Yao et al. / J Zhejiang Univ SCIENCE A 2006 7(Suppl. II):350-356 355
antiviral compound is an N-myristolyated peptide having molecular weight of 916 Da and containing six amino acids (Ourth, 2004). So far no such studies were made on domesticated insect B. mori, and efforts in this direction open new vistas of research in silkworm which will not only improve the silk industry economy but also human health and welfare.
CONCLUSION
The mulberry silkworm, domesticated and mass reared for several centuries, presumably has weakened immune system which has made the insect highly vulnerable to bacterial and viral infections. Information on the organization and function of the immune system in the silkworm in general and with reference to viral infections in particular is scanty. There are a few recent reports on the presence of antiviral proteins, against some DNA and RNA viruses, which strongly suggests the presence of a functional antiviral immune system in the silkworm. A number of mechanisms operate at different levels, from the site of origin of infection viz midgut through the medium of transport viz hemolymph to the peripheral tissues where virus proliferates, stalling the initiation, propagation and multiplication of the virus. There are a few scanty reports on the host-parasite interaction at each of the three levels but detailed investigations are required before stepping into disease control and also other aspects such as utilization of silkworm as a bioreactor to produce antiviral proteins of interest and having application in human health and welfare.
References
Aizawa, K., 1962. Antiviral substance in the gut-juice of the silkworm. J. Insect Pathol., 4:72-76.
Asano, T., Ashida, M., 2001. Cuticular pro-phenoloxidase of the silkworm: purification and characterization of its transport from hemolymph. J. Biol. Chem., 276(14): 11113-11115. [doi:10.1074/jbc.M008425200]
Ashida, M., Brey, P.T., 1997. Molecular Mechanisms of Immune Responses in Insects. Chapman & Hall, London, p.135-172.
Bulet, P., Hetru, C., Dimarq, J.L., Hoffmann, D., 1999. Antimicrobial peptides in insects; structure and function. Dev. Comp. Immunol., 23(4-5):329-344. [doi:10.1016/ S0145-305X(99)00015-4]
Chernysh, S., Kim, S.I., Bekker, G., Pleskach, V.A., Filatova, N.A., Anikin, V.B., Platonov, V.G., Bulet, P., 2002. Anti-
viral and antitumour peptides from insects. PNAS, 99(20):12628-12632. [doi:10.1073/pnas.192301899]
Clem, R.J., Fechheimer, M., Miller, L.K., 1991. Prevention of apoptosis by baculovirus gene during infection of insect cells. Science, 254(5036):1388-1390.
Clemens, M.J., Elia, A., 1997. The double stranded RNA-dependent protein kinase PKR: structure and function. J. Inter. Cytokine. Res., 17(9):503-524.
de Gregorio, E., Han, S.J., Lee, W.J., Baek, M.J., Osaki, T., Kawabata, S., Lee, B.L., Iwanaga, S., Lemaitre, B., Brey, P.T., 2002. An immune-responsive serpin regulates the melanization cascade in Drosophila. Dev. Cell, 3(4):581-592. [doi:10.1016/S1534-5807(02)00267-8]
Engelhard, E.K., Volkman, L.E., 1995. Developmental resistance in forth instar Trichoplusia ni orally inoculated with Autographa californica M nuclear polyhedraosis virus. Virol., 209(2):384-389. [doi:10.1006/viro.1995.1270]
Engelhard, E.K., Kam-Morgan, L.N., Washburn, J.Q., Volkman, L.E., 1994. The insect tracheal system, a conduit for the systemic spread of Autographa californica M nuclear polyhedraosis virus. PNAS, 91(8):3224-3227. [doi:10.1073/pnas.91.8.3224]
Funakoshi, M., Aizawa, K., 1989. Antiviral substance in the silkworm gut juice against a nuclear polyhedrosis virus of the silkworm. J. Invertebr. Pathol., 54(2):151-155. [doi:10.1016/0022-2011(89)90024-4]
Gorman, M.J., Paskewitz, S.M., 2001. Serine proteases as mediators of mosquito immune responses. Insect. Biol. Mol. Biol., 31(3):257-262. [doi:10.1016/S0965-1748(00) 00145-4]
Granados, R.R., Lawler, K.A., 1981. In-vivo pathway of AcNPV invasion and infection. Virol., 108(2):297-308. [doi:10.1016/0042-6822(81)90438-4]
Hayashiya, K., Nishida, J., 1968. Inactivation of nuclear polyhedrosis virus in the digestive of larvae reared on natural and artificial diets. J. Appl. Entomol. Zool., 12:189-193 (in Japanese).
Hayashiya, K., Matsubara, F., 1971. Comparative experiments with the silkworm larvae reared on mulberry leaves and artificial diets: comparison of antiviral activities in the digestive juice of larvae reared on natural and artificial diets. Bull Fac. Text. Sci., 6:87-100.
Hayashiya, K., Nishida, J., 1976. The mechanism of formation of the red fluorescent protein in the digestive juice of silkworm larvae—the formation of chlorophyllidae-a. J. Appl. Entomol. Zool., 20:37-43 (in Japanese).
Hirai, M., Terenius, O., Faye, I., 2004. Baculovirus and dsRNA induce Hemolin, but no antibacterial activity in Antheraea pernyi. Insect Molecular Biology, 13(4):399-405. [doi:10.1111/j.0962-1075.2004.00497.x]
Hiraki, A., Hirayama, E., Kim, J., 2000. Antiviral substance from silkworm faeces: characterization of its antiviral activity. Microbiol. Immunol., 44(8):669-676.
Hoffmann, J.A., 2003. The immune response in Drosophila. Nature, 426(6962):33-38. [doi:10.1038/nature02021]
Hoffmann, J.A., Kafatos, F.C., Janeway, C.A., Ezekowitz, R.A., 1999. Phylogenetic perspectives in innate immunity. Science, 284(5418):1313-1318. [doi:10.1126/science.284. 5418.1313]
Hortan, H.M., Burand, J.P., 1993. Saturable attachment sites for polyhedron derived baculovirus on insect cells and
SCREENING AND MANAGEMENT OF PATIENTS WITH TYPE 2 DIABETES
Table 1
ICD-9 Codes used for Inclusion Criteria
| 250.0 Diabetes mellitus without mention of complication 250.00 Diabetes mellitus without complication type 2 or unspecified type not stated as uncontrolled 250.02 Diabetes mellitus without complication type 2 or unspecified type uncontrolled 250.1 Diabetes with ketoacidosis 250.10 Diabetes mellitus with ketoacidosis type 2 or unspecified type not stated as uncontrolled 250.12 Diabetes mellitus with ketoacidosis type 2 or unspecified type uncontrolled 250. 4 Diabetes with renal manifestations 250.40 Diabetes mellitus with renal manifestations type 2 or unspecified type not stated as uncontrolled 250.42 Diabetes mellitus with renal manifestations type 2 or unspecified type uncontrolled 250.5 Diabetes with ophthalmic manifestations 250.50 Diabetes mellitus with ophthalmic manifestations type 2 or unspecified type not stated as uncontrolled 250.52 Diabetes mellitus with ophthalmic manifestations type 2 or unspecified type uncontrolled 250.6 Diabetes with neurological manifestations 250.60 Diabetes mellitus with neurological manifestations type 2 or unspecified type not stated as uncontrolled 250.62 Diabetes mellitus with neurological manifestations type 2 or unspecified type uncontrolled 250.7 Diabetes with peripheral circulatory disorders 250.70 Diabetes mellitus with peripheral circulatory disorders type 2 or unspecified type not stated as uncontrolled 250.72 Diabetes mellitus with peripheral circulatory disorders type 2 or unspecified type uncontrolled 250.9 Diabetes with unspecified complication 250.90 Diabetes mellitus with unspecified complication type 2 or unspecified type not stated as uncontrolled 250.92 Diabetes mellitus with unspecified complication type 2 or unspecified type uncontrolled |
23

▸ **YOUR TASK**
Please return the lines above that run from the line containing "Engelhard, E.K., Volkman, L.E., 1995." to the line containing "Hirai, M., Terenius, O., Faye, I., 2004.", inclusive, exactly and with no other lines.

▸ **EXERCISE RESULT**
Engelhard, E.K., Volkman, L.E., 1995. Developmental resistance in forth instar Trichoplusia ni orally inoculated with Autographa californica M nuclear polyhedraosis virus. Virol., 209(2):384-389. [doi:10.1006/viro.1995.1270]
Engelhard, E.K., Kam-Morgan, L.N., Washburn, J.Q., Volkman, L.E., 1994. The insect tracheal system, a conduit for the systemic spread of Autographa californica M nuclear polyhedraosis virus. PNAS, 91(8):3224-3227. [doi:10.1073/pnas.91.8.3224]
Funakoshi, M., Aizawa, K., 1989. Antiviral substance in the silkworm gut juice against a nuclear polyhedrosis virus of the silkworm. J. Invertebr. Pathol., 54(2):151-155. [doi:10.1016/0022-2011(89)90024-4]
Gorman, M.J., Paskewitz, S.M., 2001. Serine proteases as mediators of mosquito immune responses. Insect. Biol. Mol. Biol., 31(3):257-262. [doi:10.1016/S0965-1748(00) 00145-4]
Granados, R.R., Lawler, K.A., 1981. In-vivo pathway of AcNPV invasion and infection. Virol., 108(2):297-308. [doi:10.1016/0042-6822(81)90438-4]
Hayashiya, K., Nishida, J., 1968. Inactivation of nuclear polyhedrosis virus in the digestive of larvae reared on natural and artificial diets. J. Appl. Entomol. Zool., 12:189-193 (in Japanese).
Hayashiya, K., Matsubara, F., 1971. Comparative experiments with the silkworm larvae reared on mulberry leaves and artificial diets: comparison of antiviral activities in the digestive juice of larvae reared on natural and artificial diets. Bull Fac. Text. Sci., 6:87-100.
Hayashiya, K., Nishida, J., 1976. The mechanism of formation of the red fluorescent protein in the digestive juice of silkworm larvae—the formation of chlorophyllidae-a. J. Appl. Entomol. Zool., 20:37-43 (in Japanese).
Hirai, M., Terenius, O., Faye, I., 2004. Baculovirus and dsRNA induce Hemolin, but no antibacterial activity in Antheraea pernyi. Insect Molecular Biology, 13(4):399-405. [doi:10.1111/j.0962-1075.2004.00497.x]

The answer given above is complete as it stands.